We welcome writer Kerri Leigh Power as our guest blogger today.
I’ve never really understood how to strike a balance between “being” and “doing.” Lately I’ve had some help in this, since over the past year, health problems have made it hard for me to “do” much of anything. All the things I once did so easily—walking, driving, housework—have become daily challenges.
In my vigorous attempts to “fix” my body, I’ve been slowly brought to the realization that healing won’t come simply from more doing—more physiotherapy, more exercises, more medical treatments. I’m coming up against the limits of action, and it has occurred to me that perhaps I’m not in charge here. Maybe I’m being called to a relationship with my body that’s more about accepting, listening and being present, in compassion, than about making things “right.” In learning to be with what’s happening, rather than trying to rigidly control it, I feel a sense of ease that, ironically, is probably more conducive to healing.

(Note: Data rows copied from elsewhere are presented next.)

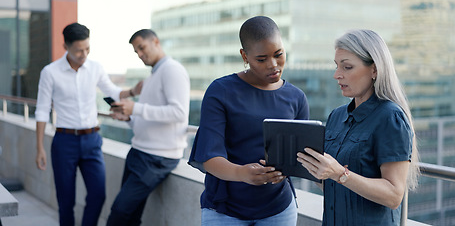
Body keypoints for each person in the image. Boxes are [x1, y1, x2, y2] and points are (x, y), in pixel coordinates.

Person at [188, 16, 309, 225]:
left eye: (279, 54)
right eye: (261, 59)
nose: (273, 65)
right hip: (225, 209)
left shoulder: (297, 97)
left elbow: (299, 156)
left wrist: (286, 169)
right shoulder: (220, 91)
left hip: (279, 209)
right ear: (244, 55)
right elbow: (208, 156)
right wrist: (241, 173)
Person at [297, 29, 419, 226]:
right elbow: (332, 184)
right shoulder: (336, 116)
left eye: (347, 67)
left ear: (374, 70)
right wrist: (307, 166)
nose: (337, 75)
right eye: (337, 66)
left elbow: (394, 195)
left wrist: (340, 174)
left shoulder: (390, 117)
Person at [35, 22, 141, 226]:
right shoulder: (50, 72)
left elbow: (112, 91)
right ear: (66, 46)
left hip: (92, 140)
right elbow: (41, 110)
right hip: (64, 141)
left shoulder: (95, 68)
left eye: (87, 49)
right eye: (78, 50)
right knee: (65, 201)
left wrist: (133, 91)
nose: (83, 54)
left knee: (98, 195)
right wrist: (39, 147)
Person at [105, 29, 190, 226]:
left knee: (119, 213)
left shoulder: (172, 70)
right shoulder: (152, 76)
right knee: (130, 215)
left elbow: (179, 113)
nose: (140, 55)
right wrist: (127, 117)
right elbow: (145, 118)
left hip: (157, 158)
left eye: (142, 48)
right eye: (136, 52)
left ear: (156, 42)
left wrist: (136, 107)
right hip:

I recently came across the following passage in Evelyn Underhill’s short but rich little book The Spiritual Life. As a writer, I liked that she used a grammar reference when describing how we struggle to create meaning and coherence in our scattered lives:
“We mostly spend those lives conjugating three verbs: to Want, to Have, and to Do. Craving, clutching, and fussing… we are kept in perpetual unrest, forgetting that none of these verbs have any ultimate significance, except so far as they are transcended by, and included in, the fundamental verb, to Be, and that Being, not wanting, having and doing, is the essence of a spiritual life.” (p. 43)
How do you strike a balance between being and doing? Have you had experiences that jolted you out of compulsive “doing” and forced you to just “be”?